*Dataset extract*:
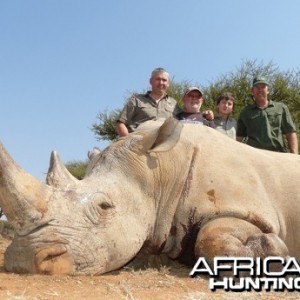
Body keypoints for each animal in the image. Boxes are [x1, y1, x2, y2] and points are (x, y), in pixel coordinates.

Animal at [0, 117, 298, 274]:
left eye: (104, 206)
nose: (23, 262)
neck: (160, 171)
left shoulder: (245, 205)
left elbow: (209, 237)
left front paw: (274, 252)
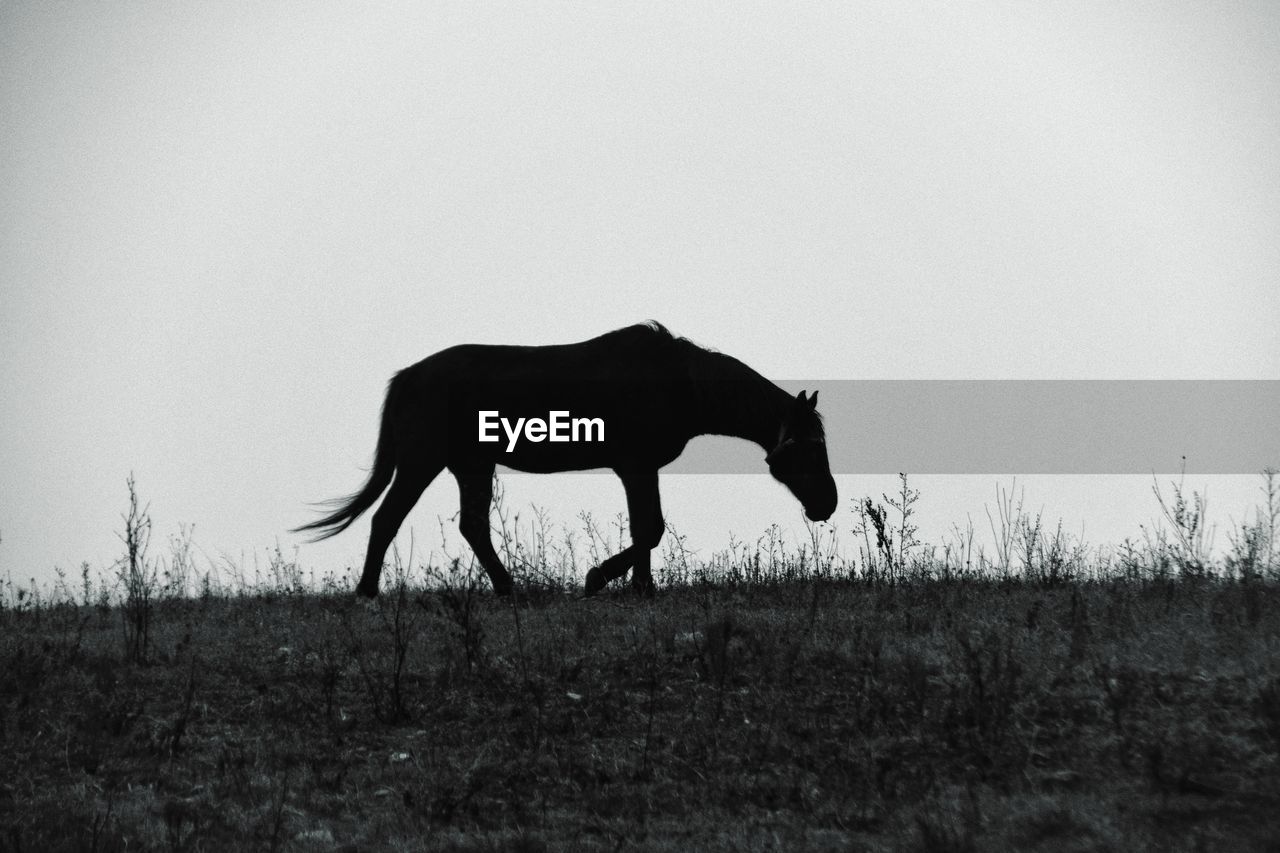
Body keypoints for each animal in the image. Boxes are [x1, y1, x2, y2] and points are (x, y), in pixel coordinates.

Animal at [298, 322, 839, 594]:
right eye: (812, 448)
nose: (827, 505)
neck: (679, 382)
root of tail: (407, 376)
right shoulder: (635, 466)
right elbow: (650, 529)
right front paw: (602, 579)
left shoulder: (640, 469)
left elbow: (646, 528)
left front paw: (640, 588)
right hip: (421, 462)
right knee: (387, 519)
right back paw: (367, 593)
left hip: (471, 465)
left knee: (473, 527)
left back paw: (509, 589)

*Your assignment*:
Each line from the one containing "right front paw: (602, 579)" through the last line of the material must be restated word for word, with no other text.

*Worked solution*:
right front paw: (602, 579)
left shoulder: (640, 469)
left elbow: (646, 528)
left front paw: (640, 588)
right hip: (421, 462)
right knee: (387, 519)
right back paw: (367, 593)
left hip: (471, 465)
left knee: (473, 527)
left back paw: (509, 589)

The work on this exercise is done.